Exercise objective:
Copy each row below word for word, without changing anything.

--- start Data supplied ---

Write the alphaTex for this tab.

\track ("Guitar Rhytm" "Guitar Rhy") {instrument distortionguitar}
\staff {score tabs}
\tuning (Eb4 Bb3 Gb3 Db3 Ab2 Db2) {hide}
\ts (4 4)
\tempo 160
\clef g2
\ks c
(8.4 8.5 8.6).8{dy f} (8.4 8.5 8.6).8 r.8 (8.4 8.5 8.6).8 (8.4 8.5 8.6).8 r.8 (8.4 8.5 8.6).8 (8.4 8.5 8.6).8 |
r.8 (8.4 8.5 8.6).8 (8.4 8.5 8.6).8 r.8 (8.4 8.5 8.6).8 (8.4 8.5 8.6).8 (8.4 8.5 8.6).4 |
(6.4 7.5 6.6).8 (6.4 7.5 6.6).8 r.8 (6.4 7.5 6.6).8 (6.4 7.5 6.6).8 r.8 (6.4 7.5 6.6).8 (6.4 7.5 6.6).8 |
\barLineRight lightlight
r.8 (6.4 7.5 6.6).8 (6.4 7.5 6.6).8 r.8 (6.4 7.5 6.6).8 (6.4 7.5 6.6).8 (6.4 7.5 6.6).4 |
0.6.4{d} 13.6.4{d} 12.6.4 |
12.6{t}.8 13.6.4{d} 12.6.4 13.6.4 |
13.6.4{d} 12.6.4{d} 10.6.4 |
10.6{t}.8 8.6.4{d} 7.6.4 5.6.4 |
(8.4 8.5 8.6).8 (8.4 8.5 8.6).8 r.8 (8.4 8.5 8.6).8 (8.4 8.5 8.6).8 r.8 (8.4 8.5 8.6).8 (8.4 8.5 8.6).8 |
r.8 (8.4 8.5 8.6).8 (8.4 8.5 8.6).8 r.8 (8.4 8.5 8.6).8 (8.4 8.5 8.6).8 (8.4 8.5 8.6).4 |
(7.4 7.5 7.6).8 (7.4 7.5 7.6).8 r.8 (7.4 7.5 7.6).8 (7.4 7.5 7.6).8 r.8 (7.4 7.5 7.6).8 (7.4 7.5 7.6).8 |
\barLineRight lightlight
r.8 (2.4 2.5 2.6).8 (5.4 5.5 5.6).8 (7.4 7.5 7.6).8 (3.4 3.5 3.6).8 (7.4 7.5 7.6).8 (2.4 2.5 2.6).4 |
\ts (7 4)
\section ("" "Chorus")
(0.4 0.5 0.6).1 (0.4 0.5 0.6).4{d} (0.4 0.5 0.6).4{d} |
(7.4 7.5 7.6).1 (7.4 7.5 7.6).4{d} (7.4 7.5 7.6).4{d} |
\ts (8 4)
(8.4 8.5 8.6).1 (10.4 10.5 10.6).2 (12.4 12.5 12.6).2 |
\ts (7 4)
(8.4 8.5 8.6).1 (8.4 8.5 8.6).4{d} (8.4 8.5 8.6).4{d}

--- end Data supplied ---

Answer to the task:
Write the alphaTex for this tab.

\track ("Guitar Rhytm" "Guitar Rhy") {instrument distortionguitar}
\staff {score tabs}
\tuning (Eb4 Bb3 Gb3 Db3 Ab2 Db2) {hide}
\ts (4 4)
\tempo 160
\clef g2
\ks c
(8.4 8.5 8.6).8{dy f} (8.4 8.5 8.6).8 r.8 (8.4 8.5 8.6).8 (8.4 8.5 8.6).8 r.8 (8.4 8.5 8.6).8 (8.4 8.5 8.6).8 |
r.8 (8.4 8.5 8.6).8 (8.4 8.5 8.6).8 r.8 (8.4 8.5 8.6).8 (8.4 8.5 8.6).8 (8.4 8.5 8.6).4 |
(6.4 7.5 6.6).8 (6.4 7.5 6.6).8 r.8 (6.4 7.5 6.6).8 (6.4 7.5 6.6).8 r.8 (6.4 7.5 6.6).8 (6.4 7.5 6.6).8 |
\barLineRight lightlight
r.8 (6.4 7.5 6.6).8 (6.4 7.5 6.6).8 r.8 (6.4 7.5 6.6).8 (6.4 7.5 6.6).8 (6.4 7.5 6.6).4 |
0.6.4{d} 13.6.4{d} 12.6.4 |
12.6{t}.8 13.6.4{d} 12.6.4 13.6.4 |
13.6.4{d} 12.6.4{d} 10.6.4 |
10.6{t}.8 8.6.4{d} 7.6.4 5.6.4 |
(8.4 8.5 8.6).8 (8.4 8.5 8.6).8 r.8 (8.4 8.5 8.6).8 (8.4 8.5 8.6).8 r.8 (8.4 8.5 8.6).8 (8.4 8.5 8.6).8 |
r.8 (8.4 8.5 8.6).8 (8.4 8.5 8.6).8 r.8 (8.4 8.5 8.6).8 (8.4 8.5 8.6).8 (8.4 8.5 8.6).4 |
(7.4 7.5 7.6).8 (7.4 7.5 7.6).8 r.8 (7.4 7.5 7.6).8 (7.4 7.5 7.6).8 r.8 (7.4 7.5 7.6).8 (7.4 7.5 7.6).8 |
\barLineRight lightlight
r.8 (2.4 2.5 2.6).8 (5.4 5.5 5.6).8 (7.4 7.5 7.6).8 (3.4 3.5 3.6).8 (7.4 7.5 7.6).8 (2.4 2.5 2.6).4 |
\ts (7 4)
\section ("" "Chorus")
(0.4 0.5 0.6).1 (0.4 0.5 0.6).4{d} (0.4 0.5 0.6).4{d} |
(7.4 7.5 7.6).1 (7.4 7.5 7.6).4{d} (7.4 7.5 7.6).4{d} |
\ts (8 4)
(8.4 8.5 8.6).1 (10.4 10.5 10.6).2 (12.4 12.5 12.6).2 |
\ts (7 4)
(8.4 8.5 8.6).1 (8.4 8.5 8.6).4{d} (8.4 8.5 8.6).4{d}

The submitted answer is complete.